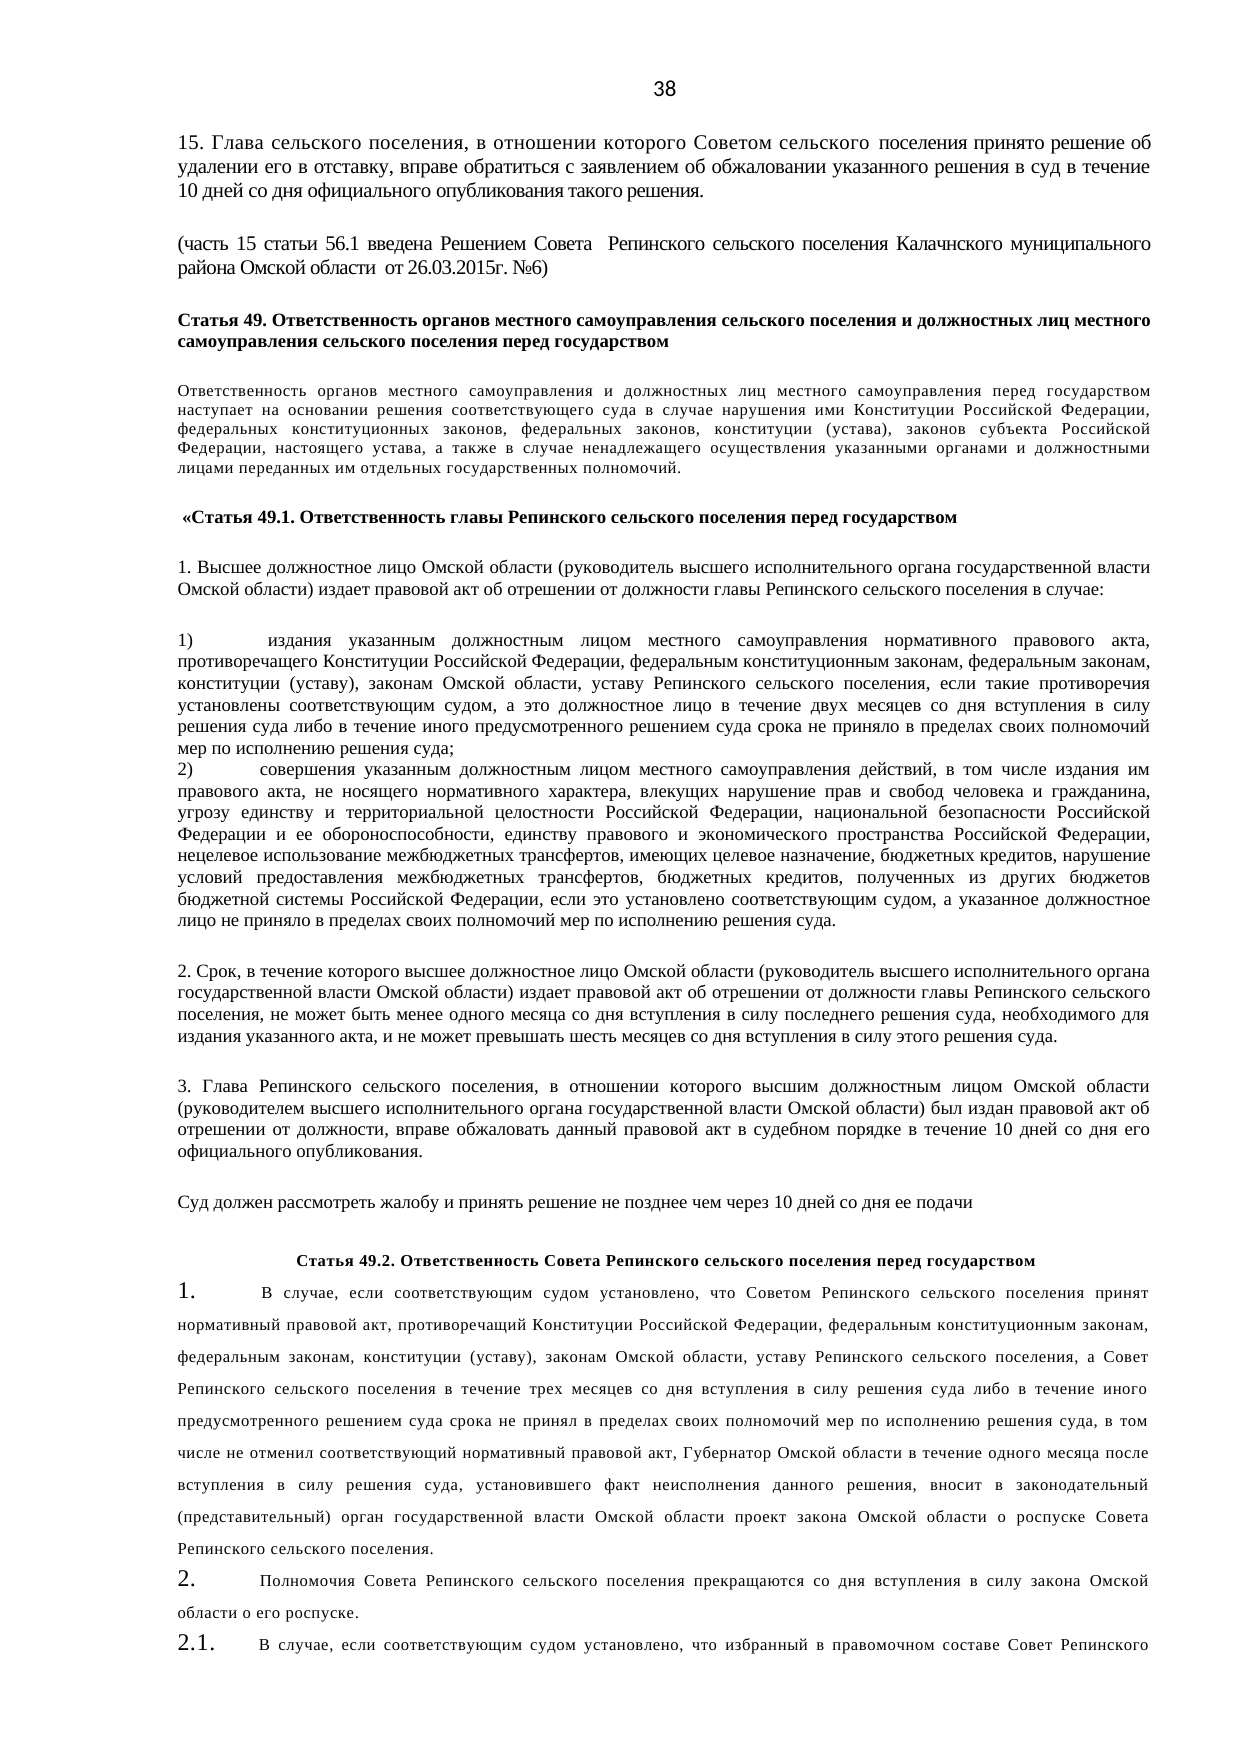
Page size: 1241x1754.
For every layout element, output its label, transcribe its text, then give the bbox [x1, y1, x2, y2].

text «Статья 49.1. Ответственность главы Репинского сельского поселения перед государством [177, 506, 1152, 527]
list Полномочия Совета Репинского сельского поселения прекращаются со дня вступления в силу закона Омской области о его роспуске. [177, 1561, 1149, 1625]
text Статья 49.2. Ответственность Совета Репинского сельского поселения перед государством [221, 1241, 1149, 1273]
text Суд должен рассмотреть жалобу и принять решение не позднее чем через 10 дней со дня ее подачи [177, 1191, 1152, 1212]
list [177, 1625, 1149, 1657]
text 3. Глава Репинского сельского поселения, в отношении которого высшим должностным лицом Омской области (руководителем высшего исполнительного органа государственной власти Омской области) был издан правовой акт об отрешении от должности, вправе обжаловать данный правовой акт в судебном порядке в течение 10 дней со дня его официального опубликования. [177, 1075, 1152, 1161]
text Ответственность органов местного самоуправления и должностных лиц местного самоуправления перед государством наступает на основании решения соответствующего суда в случае нарушения ими Конституции Российской Федерации, федеральных конституционных законов, федеральных законов, конституции (устава), законов субъекта Российской Федерации, настоящего устава, а также в случае ненадлежащего осуществления указанными органами и должностными лицами переданных им отдельных государственных полномочий. [177, 381, 1152, 477]
list совершения указанным должностным лицом местного самоуправления действий, в том числе издания им правового акта, не носящего нормативного характера, влекущих нарушение прав и свобод человека и гражданина, угрозу единству и территориальной целостности Российской Федерации, национальной безопасности Российской Федерации и ее обороноспособности, единству правового и экономического пространства Российской Федерации, нецелевое использование межбюджетных трансфертов, имеющих целевое назначение, бюджетных кредитов, нарушение условий предоставления межбюджетных трансфертов, бюджетных кредитов, полученных из других бюджетов бюджетной системы Российской Федерации, если это установлено соответствующим судом, а указанное должностное лицо не приняло в пределах своих полномочий мер по исполнению решения суда. [177, 758, 1152, 931]
text 1. Высшее должностное лицо Омской области (руководитель высшего исполнительного органа государственной власти Омской области) издает правовой акт об отрешении от должности главы Репинского сельского поселения в случае: [177, 556, 1152, 599]
text 15. Глава сельского поселения, в отношении которого Советом сельского поселения принято решение об удалении его в отставку, вправе обратиться с заявлением об обжаловании указанного решения в суд в течение 10 дней со дня официального опубликования такого решения. [177, 130, 1152, 202]
list В случае, если соответствующим судом установлено, что Советом Репинского сельского поселения принят нормативный правовой акт, противоречащий Конституции Российской Федерации, федеральным конституционным законам, федеральным законам, конституции (уставу), законам Омской области, уставу Репинского сельского поселения, а Совет Репинского сельского поселения в течение трех месяцев со дня вступления в силу решения суда либо в течение иного предусмотренного решением суда срока не принял в пределах своих полномочий мер по исполнению решения суда, в том числе не отменил соответствующий нормативный правовой акт, Губернатор Омской области в течение одного месяца после вступления в силу решения суда, установившего факт неисполнения данного решения, вносит в законодательный (представительный) орган государственной власти Омской области проект закона Омской области о роспуске Совета Репинского сельского поселения. [177, 1273, 1149, 1561]
text Статья 49. Ответственность органов местного самоуправления сельского поселения и должностных лиц местного самоуправления сельского поселения перед государством [177, 308, 1152, 352]
text 2. Срок, в течение которого высшее должностное лицо Омской области (руководитель высшего исполнительного органа государственной власти Омской области) издает правовой акт об отрешении от должности главы Репинского сельского поселения, не может быть менее одного месяца со дня вступления в силу последнего решения суда, необходимого для издания указанного акта, и не может превышать шесть месяцев со дня вступления в силу этого решения суда. [177, 960, 1152, 1046]
list издания указанным должностным лицом местного самоуправления нормативного правового акта, противоречащего Конституции Российской Федерации, федеральным конституционным законам, федеральным законам, конституции (уставу), законам Омской области, уставу Репинского сельского поселения, если такие противоречия установлены соответствующим судом, а это должностное лицо в течение двух месяцев со дня вступления в силу решения суда либо в течение иного предусмотренного решением суда срока не приняло в пределах своих полномочий мер по исполнению решения суда; [177, 629, 1152, 758]
text (часть 15 статьи 56.1 введена Решением Совета Репинского сельского поселения Калачнского муниципального района Омской области от 26.03.2015г. №6) [177, 231, 1152, 279]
┄┄┄┄┄┄┄┄┄┄┄┄┄┄┄┄┄┄┄┄
- [Exercise objective] Give back every record exactly. Omit the pictures.

- [Solution below]
Page size: 1241x1754.
For every layout element, output its label, transcribe its text, then give the bbox [x1, y1, x2, y2].

text «Статья 49.1. Ответственность главы Репинского сельского поселения перед государством [177, 506, 1152, 527]
list Полномочия Совета Репинского сельского поселения прекращаются со дня вступления в силу закона Омской области о его роспуске. [177, 1561, 1149, 1625]
text Статья 49.2. Ответственность Совета Репинского сельского поселения перед государством [221, 1241, 1149, 1273]
text Суд должен рассмотреть жалобу и принять решение не позднее чем через 10 дней со дня ее подачи [177, 1191, 1152, 1212]
list [177, 1625, 1149, 1657]
text 3. Глава Репинского сельского поселения, в отношении которого высшим должностным лицом Омской области (руководителем высшего исполнительного органа государственной власти Омской области) был издан правовой акт об отрешении от должности, вправе обжаловать данный правовой акт в судебном порядке в течение 10 дней со дня его официального опубликования. [177, 1075, 1152, 1161]
text Ответственность органов местного самоуправления и должностных лиц местного самоуправления перед государством наступает на основании решения соответствующего суда в случае нарушения ими Конституции Российской Федерации, федеральных конституционных законов, федеральных законов, конституции (устава), законов субъекта Российской Федерации, настоящего устава, а также в случае ненадлежащего осуществления указанными органами и должностными лицами переданных им отдельных государственных полномочий. [177, 381, 1152, 477]
list совершения указанным должностным лицом местного самоуправления действий, в том числе издания им правового акта, не носящего нормативного характера, влекущих нарушение прав и свобод человека и гражданина, угрозу единству и территориальной целостности Российской Федерации, национальной безопасности Российской Федерации и ее обороноспособности, единству правового и экономического пространства Российской Федерации, нецелевое использование межбюджетных трансфертов, имеющих целевое назначение, бюджетных кредитов, нарушение условий предоставления межбюджетных трансфертов, бюджетных кредитов, полученных из других бюджетов бюджетной системы Российской Федерации, если это установлено соответствующим судом, а указанное должностное лицо не приняло в пределах своих полномочий мер по исполнению решения суда. [177, 758, 1152, 931]
text 1. Высшее должностное лицо Омской области (руководитель высшего исполнительного органа государственной власти Омской области) издает правовой акт об отрешении от должности главы Репинского сельского поселения в случае: [177, 556, 1152, 599]
text 15. Глава сельского поселения, в отношении которого Советом сельского поселения принято решение об удалении его в отставку, вправе обратиться с заявлением об обжаловании указанного решения в суд в течение 10 дней со дня официального опубликования такого решения. [177, 130, 1152, 202]
list В случае, если соответствующим судом установлено, что Советом Репинского сельского поселения принят нормативный правовой акт, противоречащий Конституции Российской Федерации, федеральным конституционным законам, федеральным законам, конституции (уставу), законам Омской области, уставу Репинского сельского поселения, а Совет Репинского сельского поселения в течение трех месяцев со дня вступления в силу решения суда либо в течение иного предусмотренного решением суда срока не принял в пределах своих полномочий мер по исполнению решения суда, в том числе не отменил соответствующий нормативный правовой акт, Губернатор Омской области в течение одного месяца после вступления в силу решения суда, установившего факт неисполнения данного решения, вносит в законодательный (представительный) орган государственной власти Омской области проект закона Омской области о роспуске Совета Репинского сельского поселения. [177, 1273, 1149, 1561]
text Статья 49. Ответственность органов местного самоуправления сельского поселения и должностных лиц местного самоуправления сельского поселения перед государством [177, 308, 1152, 352]
text 2. Срок, в течение которого высшее должностное лицо Омской области (руководитель высшего исполнительного органа государственной власти Омской области) издает правовой акт об отрешении от должности главы Репинского сельского поселения, не может быть менее одного месяца со дня вступления в силу последнего решения суда, необходимого для издания указанного акта, и не может превышать шесть месяцев со дня вступления в силу этого решения суда. [177, 960, 1152, 1046]
list издания указанным должностным лицом местного самоуправления нормативного правового акта, противоречащего Конституции Российской Федерации, федеральным конституционным законам, федеральным законам, конституции (уставу), законам Омской области, уставу Репинского сельского поселения, если такие противоречия установлены соответствующим судом, а это должностное лицо в течение двух месяцев со дня вступления в силу решения суда либо в течение иного предусмотренного решением суда срока не приняло в пределах своих полномочий мер по исполнению решения суда; [177, 629, 1152, 758]
text (часть 15 статьи 56.1 введена Решением Совета Репинского сельского поселения Калачнского муниципального района Омской области от 26.03.2015г. №6) [177, 231, 1152, 279]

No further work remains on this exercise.